_EXERCISE DESCRIPTION_
Write out the text of all the records again, substituting "Replies" for each "Comments" and keeping everything else the same. Leave the pictures out.
• • • • • • •
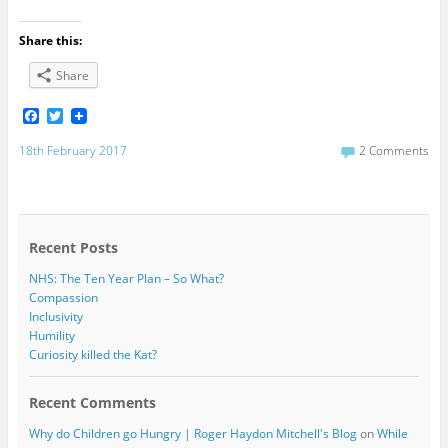
Share this:
Share
F
T
a
w
c
i
18th February 2017
2 Comments
e
t
b
t
o
e
o
r
k
Recent Posts
NHS: The Ten Year Plan – So What?
Compassion
Inclusivity
Humility
Curiosity killed the Kat?
Recent Comments
Why do Children go Hungry | Roger Haydon Mitchell's Blog
on
While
• • • • • • •
_OUTPUT FOR THIS EXERCISE_
Share this:
Share
F
T
a
w
c
i
18th February 2017
2 Replies
e
t
b
t
o
e
o
r
k
Recent Posts
NHS: The Ten Year Plan – So What?
Compassion
Inclusivity
Humility
Curiosity killed the Kat?
Recent Replies
Why do Children go Hungry | Roger Haydon Mitchell's Blog
on
While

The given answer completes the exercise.